Backend-specific parameters.

{}

Returns:

Type Description
list[Chunk]

list[Chunk]: Query results.

retrieve_fuzzy(query, max_distance=2, filters=None, options=None, max_candidates=1000, **kwargs) async

Find records that fuzzy match the query within distance threshold.

This method retrieves candidates from Milvus using metadata filters first, then performs client-side fuzzy matching using Levenshtein distance. The max_candidates parameter limits the initial query to reduce processing time, and the final limit from options is applied after sorting by distance.

Parameters:

Name Type Description Default
query str

Text to fuzzy match against.

required
max_distance int

Maximum edit distance for matches (Levenshtein distance). Defaults to 2.

2
filters FilterClause | QueryFilter | None

Optional metadata filters to apply. FilterClause objects are automatically converted to QueryFilter internally. Defaults to None.

None
options QueryOptions | None

Query options (limit, sorting, etc.). Defaults to None. The limit is applied client-side after distance sorting.

None
max_candidates int

Maximum number of candidates to retrieve from Milvus before applying fuzzy matching. Defaults to 1000. This helps limit processing time for large datasets.

1000
**kwargs Any

Backend-specific parameters.

{}

Returns:

Type Description
list[Chunk]

list[Chunk]: Matched chunks ordered by distance (ascending) or by options.order_by if specified.
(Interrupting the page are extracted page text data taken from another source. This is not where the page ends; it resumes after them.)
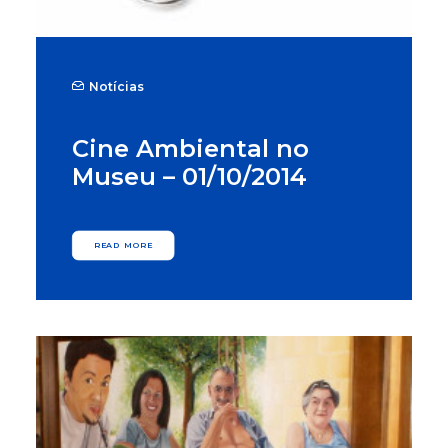
Notícias
Cine Ambiental no
Museu – 01/10/2014
READ MORE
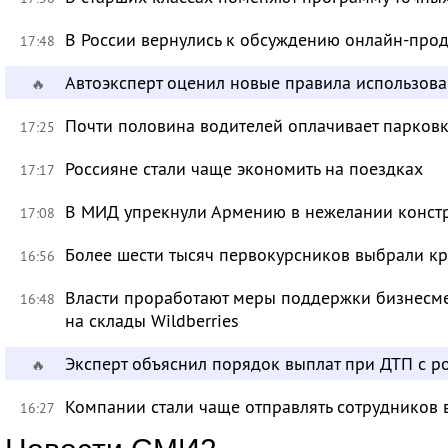
В России вернулись к обсуждению онлайн-про
17:48
Автоэксперт оценил новые правила использов
🔥
Почти половина водителей оплачивает парковк
17:25
Россияне стали чаще экономить на поездках
17:17
В МИД упрекнули Армению в нежелании констр
17:08
Более шести тысяч первокурсников выбрали к
16:56
Власти проработают меры поддержки бизнесме
16:48
на склады Wildberries
Эксперт объяснил порядок выплат при ДТП с 
🔥
Компании стали чаще отправлять сотрудников 
16:27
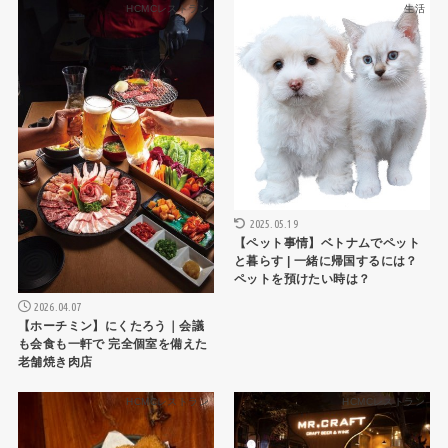
HCMCレストラン
生活
2025.05.19
【ペット事情】ベトナムでペット
と暮らす | 一緒に帰国するには？
ペットを預けたい時は？
2026.04.07
【ホーチミン】にくたろう｜会議
も会食も一軒で 完全個室を備えた
老舗焼き肉店
HCMCレストラン
HCMCレストラン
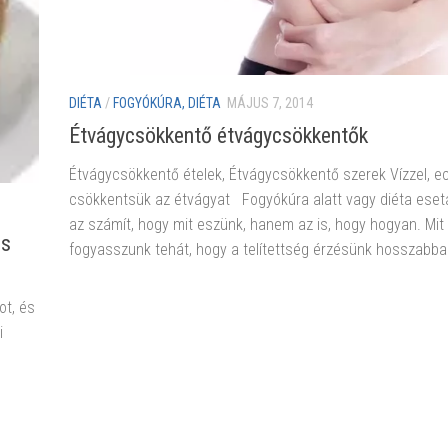
DIÉTA
/
FOGYÓKÚRA, DIÉTA
MÁJUS 7, 2014
Étvágycsökkentő étvágycsökkentők
Étvágycsökkentő ételek, Étvágycsökkentő szerek Vízzel, ec
csökkentsük az étvágyat Fogyókúra alatt vagy diéta ese
az számít, hogy mit eszünk, hanem az is, hogy hogyan. Mit
cs
fogyasszunk tehát, hogy a telítettség érzésünk hosszabban
ot, és
i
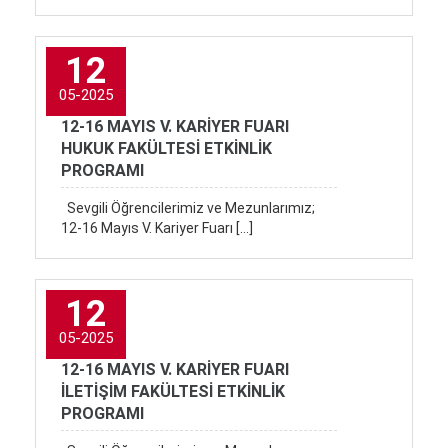
12
05-2025
12-16 MAYIS V. KARİYER FUARI
HUKUK FAKÜLTESİ ETKİNLİK
PROGRAMI
Sevgili Öğrencilerimiz ve Mezunlarımız;
12-16 Mayıs V. Kariyer Fuarı […]
12
05-2025
12-16 MAYIS V. KARİYER FUARI
İLETİŞİM FAKÜLTESİ ETKİNLİK
PROGRAMI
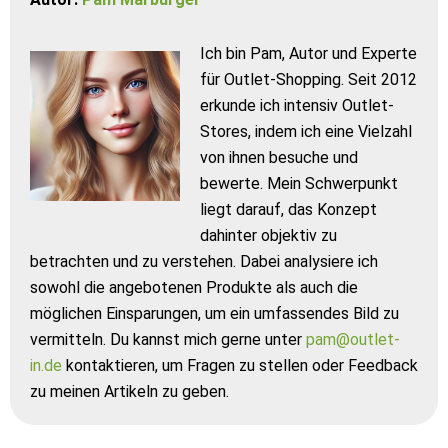
Ich bin Pam, Autor und Experte
für Outlet-Shopping. Seit 2012
erkunde ich intensiv Outlet-
Stores, indem ich eine Vielzahl
von ihnen besuche und
bewerte. Mein Schwerpunkt
liegt darauf, das Konzept
dahinter objektiv zu
betrachten und zu verstehen. Dabei analysiere ich
sowohl die angebotenen Produkte als auch die
möglichen Einsparungen, um ein umfassendes Bild zu
vermitteln. Du kannst mich gerne unter
pam@outlet-
in.de
kontaktieren, um Fragen zu stellen oder Feedback
zu meinen Artikeln zu geben.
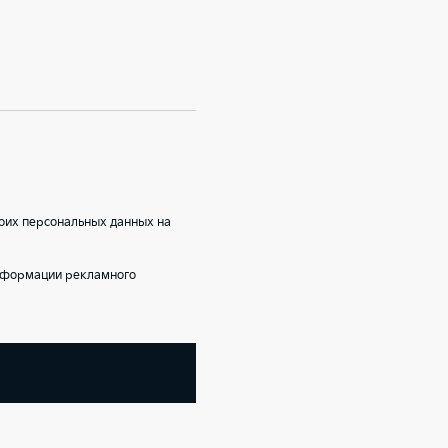
оих персональных данных на
информации рекламного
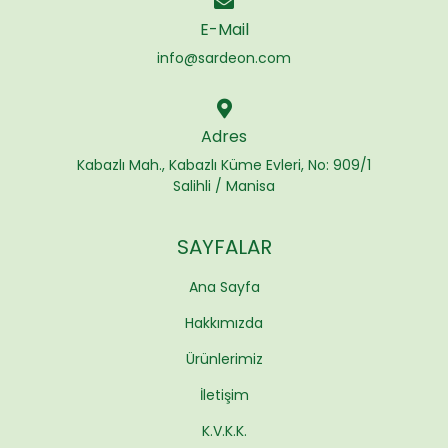
E-Mail
info@sardeon.com
Adres
Kabazlı Mah., Kabazlı Küme Evleri, No: 909/1
Salihli / Manisa
SAYFALAR
Ana Sayfa
Hakkımızda
Ürünlerimiz
İletişim
K.V.K.K.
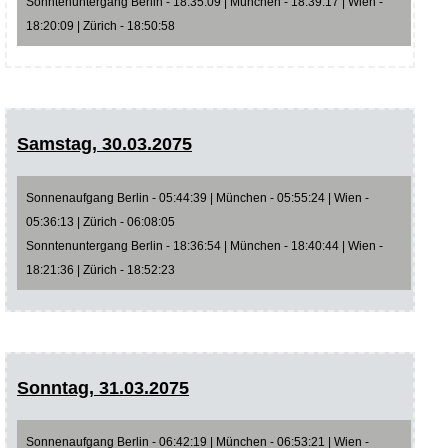
Sonntenuntergang Berlin - 18:35:09 | München - 18:39:17 | Wien -
18:20:09 | Zürich - 18:50:58
Samstag, 30.03.2075
Sonnenaufgang Berlin - 05:44:39 | München - 05:55:24 | Wien -
05:36:13 | Zürich - 06:08:05
Sonntenuntergang Berlin - 18:36:54 | München - 18:40:44 | Wien -
18:21:36 | Zürich - 18:52:23
Sonntag, 31.03.2075
Sonnenaufgang Berlin - 06:42:19 | München - 06:53:21 | Wien -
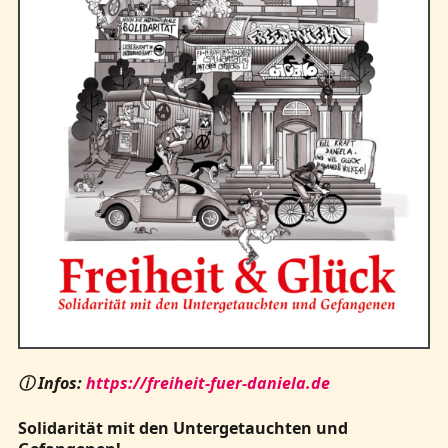
ⓘ Infos:
https://freiheit-fuer-daniela.de
Solidarität mit den Untergetauchten und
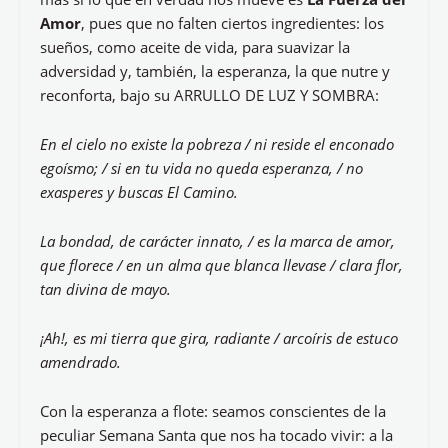
Amor
, pues que no falten ciertos ingredientes: los
sueños, como aceite de vida, para suavizar la
adversidad y, también, la esperanza, la que nutre y
reconforta, bajo su ARRULLO DE LUZ Y SOMBRA:
En el cielo no existe la pobreza / ni reside el enconado
egoísmo; / si en tu vida no queda esperanza, / no
exasperes y buscas El Camino.
La bondad, de carácter innato, / es la marca de amor,
que florece / en un alma que blanca llevase / clara flor,
tan divina de mayo.
¡Ah!, es mi tierra que gira, radiante / arcoíris de estuco
amendrado.
Con la esperanza a flote: seamos conscientes de la
peculiar Semana Santa que nos ha tocado vivir: a la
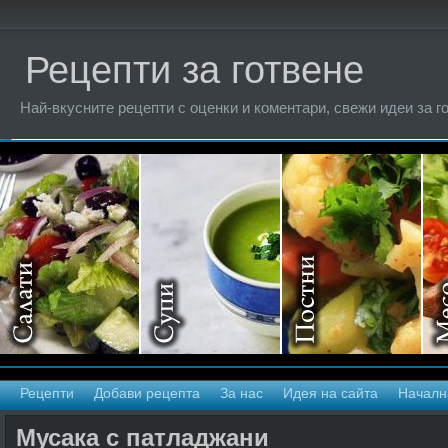
Рецепти за готвене
Най-вкусните рецепти с оценки и коментари, свежи идеи за г
Рецепти
Добави рецепта
За нас
Идея на сайта
Началн
Мусака с патладжани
update(update_values, filters=None, **kwargs) async

Update existing records in the datastore.

Parameters:

Name Type Description Default
update_values dict[str, Any]

Values to update. Supports "content" for updating document content and "metadata" for updating metadata. Other keys are treated as direct metadata updates.

required
filters FilterClause | QueryFilter | None

Filters to select records to update. FilterClause objects are automatically converted to QueryFilter internally. Defaults to None.

None
**kwargs Any

Backend-specific parameters (e.g., partition_name).

{}
Note

If filters is None, no operation is performed (no-op).